Croatia recorded a 40.1% highest increase in insolvencies last year, the largest rise in the Central and Eastern European region (CEE), a Coface study showed on October 9.
Despite the fact most of the countries in the region experienced higher rates of economic growth, the overall number of insolvencies in the region rose last year by 6.4%, after a decline of 6% registered a year before and a 14% plunge in 2015. Apart from Croatia, the highest increases in insolvencies were reported by Poland (+16.4%), Hungary (+14.4%) and Serbia (+13.1%).
In addition, more countries were affected by an increase in insolvencies in 2017. During the year, nine countries reported a higher volume of insolvencies (Croatia, Estonia, Hungary, Lithuania, Poland, Romania, Russia, Serbia, and Slovenia). Only five reported a decline.
"High capacity utilisation and solid demand encouraged companies to expand their capacities,” Grzegorz Sielewicz, regional economist, Coface Central & Eastern Europe, explained. “In addition to this, positive periods in the economy motivated new businesses to set up, despite the high level of competition prevailing in a number of sectors. Companies frequently experienced increases in turnover, but lesser increases in profits. Profits were constrained by rising costs, including wage growth and the higher costs of inputs - as confirmed in accelerating producer price indexes,” he added.
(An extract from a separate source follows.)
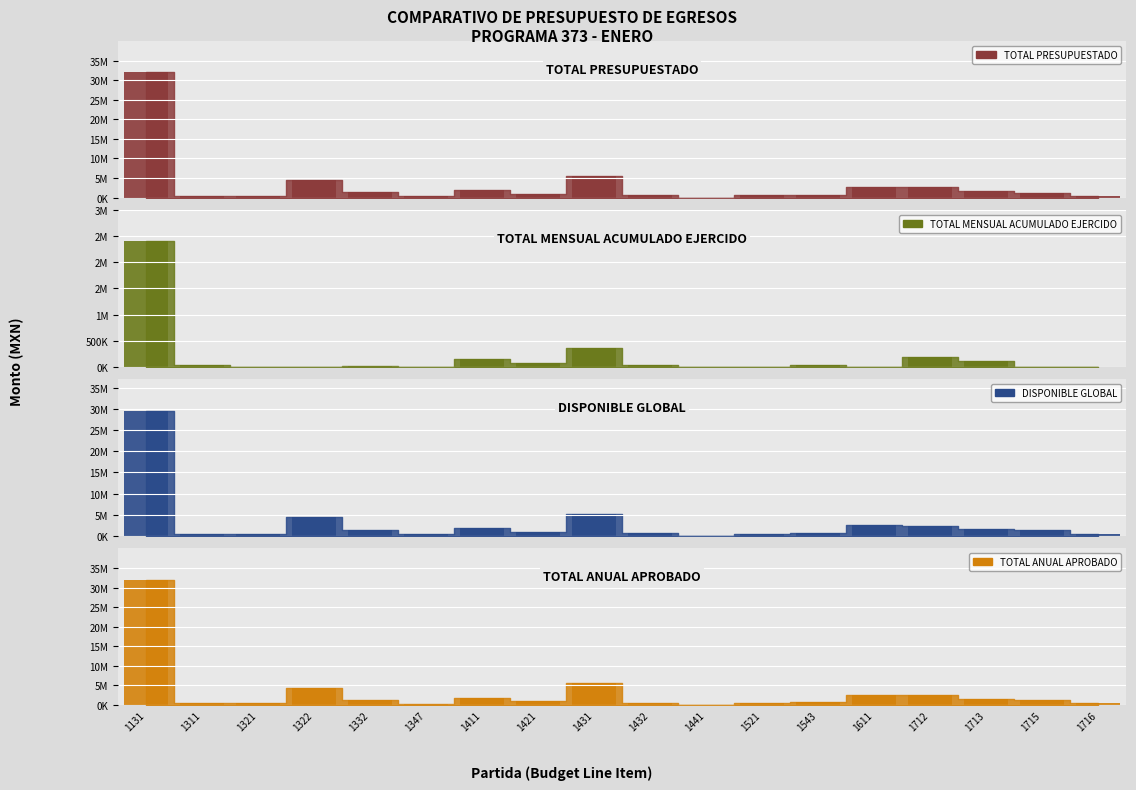

List the series in order of their peak value, highest first.

TOTAL PRESUPUESTADO, TOTAL ANUAL APROBADO, DISPONIBLE GLOBAL, TOTAL MENSUAL ACUMULADO EJERCIDO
In Croatia, the surge is explained by the current bankruptcy law, under which the National Financial Agency (FINA) is obliged to start bankruptcy proceedings for any company whose accounts have been blocked for more than 120 days. Coface expects insolvencies to rise 1.3% this year in Croatia.
In Poland, statistics are still affected by legal changes that were implemented in 2016, when separate laws were introduced to cover insolvencies and the restructuring of companies which are experiencing payment problems. Next year, Coface expects insolvencies to rise 20.2%, the highest hike in the region.
However, although changes in legislation made the total number of proceedings higher than a year before, Poland still recorded the lowest insolvency rate in the CEE region, of just 0.04%.
By contrast, the strongest decrease of insolvencies were recorded in Slovakia and the Czech Republic, by 27.1% and 26%, respectively. The drop in Czech Republic was supported by legislation changes as well as by the economic environment. Similarly, Slovak businesses took profit of supportive economic developments.
Despite the economic acceleration, insolvencies still remain above the pre-crisis levels of 2008 in most countries, the study showed. Only Romania and Slovakia enjoy lower levels of company insolvencies than before 2008.